The happy path may be the most frequent path, but it is one of thousands through your application. As software gets more complicated, the happy path becomes unlikely. (99.9% success in a thousand different calls has a 37% happy path, if the person gets everything right.) What makes an app smooth isn’t lack of failure, it’s accommodation of these alternate paths. Especially when people are being humans and don’t follow your instructions.

Each error is special. Each chance to smooth its handling is precious. People rarely report confusion, so jump on it when they do.

This alternate-path code gets gnarly. You may have 141 pages of it, and growing every year.

It takes a lot of rules to make an app “just work.”

In defense of rationality and dynamic programming

Karl Popper defines rationality as: basing beliefs on logical arguments and evidence. Irrationality is everything else.

He also defines comprehensive rationality as: only logical arguments and evidence are valid basis for belief. But this belief itself can only be accepted by choice or faith, so comprehensive rationality is self-contradictory. It also excludes a lot of useful knowledge. This, he says, is worse than irrationality.

It reminds me of some arguments for typed functional programming. We must have proof our programs are correct! We must make incorrect programs impossible to represent in compiling code! But this excludes a lot of useful programs. And do we even know what ‘correct’ is? Not in UI development, that’s for sure.

Pure functional programming eschews side effectsy (like printing output or writing data). Yet it is these side effects that make programs useful, that let’s them impact the world. Therefore, exclusively pure functional programming is worse than irrationality (all dynamic, side-effecting programming).

Popper argues instead for critical rationality: Start with tentative faith in premises, and then apply logical argument and evidence to see if they hold up. Consider new possible tenets, and see whether they hold up better. This kind of rationality accepts that there is no absolute truth, no perfect knowledge, only better. Knowledge evolves through critical argument. We can’t get to Truth, but we can free ourselves from some falsehoods.

This works in programming too. Sometimes we do know what ‘correct’ is. In those cases, it’s extremely valuable to have code that you know is solid. You know what it does, and even better, you know what it won’t do. Local guarantees of no mutation and no side effects are beautiful.
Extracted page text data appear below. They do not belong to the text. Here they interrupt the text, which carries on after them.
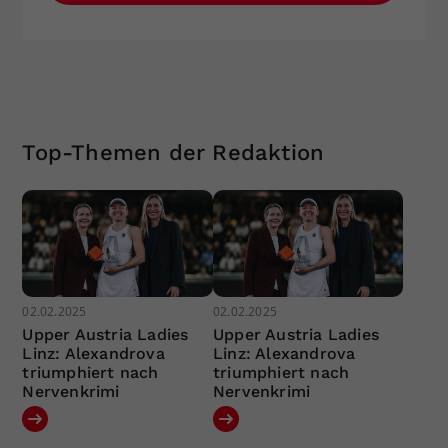
Top-Themen der Redaktion
02.02.2025
02.02.2025
Upper Austria Ladies
Upper Austria Ladies
Linz: Alexandrova
Linz: Alexandrova
triumphiert nach
triumphiert nach
Nervenkrimi
Nervenkrimi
Instead of ‘we don’t mutate parameters around here, so I’ll be surprised if that happens’ we get ‘it is impossible for that to happen so I put it out of my mind.’ This is what functional programmers mean when they talk about reasoning about code. There is no probably about it.

Where we can use logical arguments and evidence, let’s. For everything else, there’s JavaScript.

Everything is a big circle. Inside are some blobs of nonsense and a nice rectangle of purely functional programs. Some of the area between FP and nonsense is useful.